Geçmiş yıllarda, Türk-İş'i temsilen konuşmacı olduğum, uluslararası konukların bulunduğu bir konferansta, İş Sağlığı ve Güvenliği Merkezi yetkililerinin "Ceberut (baskıcı) devlet olmak istemiyoruz. müfettişlerimizin baskı ve cezalandırma yerine, özendirici, yol gösterici ve ikna edici olmalarını istiyoruz" şeklinde kulağa hoş gelen bir yaklaşım sergilediklerine şahit oldum. Hatta konuşmacılar arasında bulunan bir baş iş müfettişi yaptıkları denetimlerin gereksiz ve yararsız olduğunu söyleyecek kadar ileri gitti.

Resmi görüşlere ters düşen görüşleri ifade edenler üzerinde, sosyalistler ve komünistler üzerinde rahatlıkla ceberut olabilen devlet, işçilerinin sağlığı konusunda ceberut olmak istememektedir. Patronları karşılarına almak istememektedir. Böylelikle kimlerin devleti olduğunu göstermektedirler.

İş Sağlığı ve Güvenliği yasasıyla ve sosyal güvenlik alanındaki yeni düzenlemelerle İş Teftiş Kurulu Başkanlığı, Sosyal Güvenlik Kurumu Başkanlığına bağlanarak ismi de yaklaşımlarına uygun bir şekilde Rehberlik ve Teftiş Başkanlığı olarak değiştirildi. Bu düzenlemeye göre artık teftiş görevinden daha çok rehberlik görevi öne çıkarılacaktır.

— Görev Talimatları —
A. İş teftişi metninden "İş Sağlığı ve Güvenliği yasasıyla" ifadesinden "görevi öne çıkarılacaktır." ifadesine kadar uzanan bölümü olduğu gibi yazın.
B. İş teftişi metninde adı geçen bütün kurum ve kuruluşları sıralayın.
Satırların iş teftişi metniyle hiçbir ilgisi yoktur.

— Sağlanan Veriler —

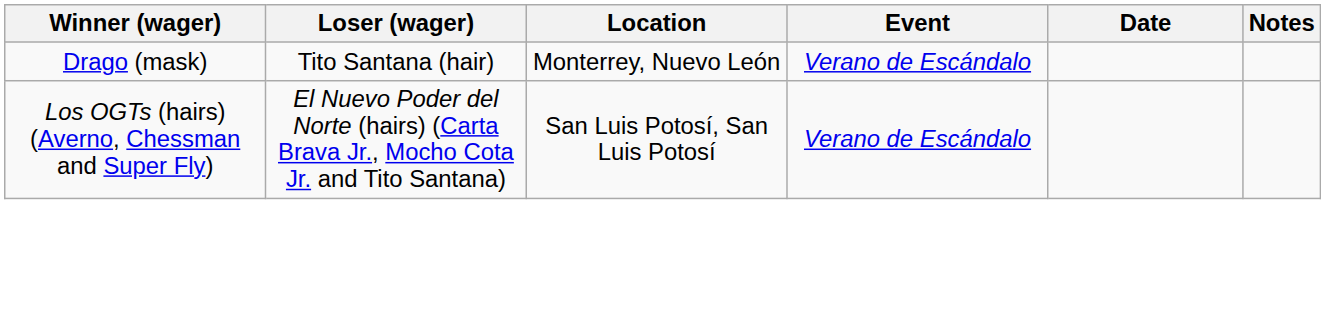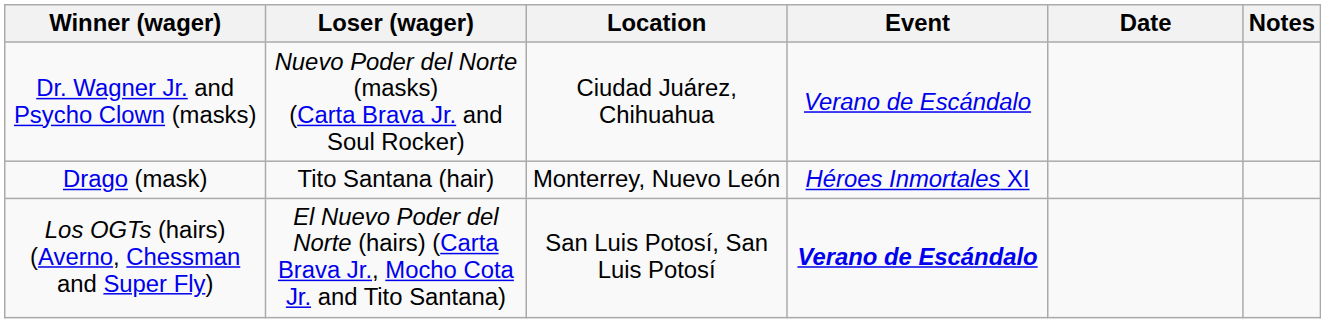+ row: Dr. Wagner Jr. and Psycho Clown (masks) | Nuevo Poder del Norte (masks) (Carta Brava Jr. and Soul Rocker) | Ciudad Juárez, Chihuahua | Verano de Escándalo
Drago (mask) | Event: Verano de Escándalo -> Héroes Inmortales XI
Los OGTs (hairs) (Averno, Chessman and Super Fly) | Event: normal -> bold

— Görev Yanıtları —
A.
İş Sağlığı ve Güvenliği yasasıyla ve sosyal güvenlik alanındaki yeni düzenlemelerle İş Teftiş Kurulu Başkanlığı, Sosyal Güvenlik Kurumu Başkanlığına bağlanarak ismi de yaklaşımlarına uygun bir şekilde Rehberlik ve Teftiş Başkanlığı olarak değiştirildi. Bu düzenlemeye göre artık teftiş görevinden daha çok rehberlik görevi öne çıkarılacaktır.

B.
- Türk-İş
- İş Sağlığı ve Güvenliği Merkezi
- İş Teftiş Kurulu Başkanlığı
- Sosyal Güvenlik Kurumu Başkanlığı
- Rehberlik ve Teftiş Başkanlığı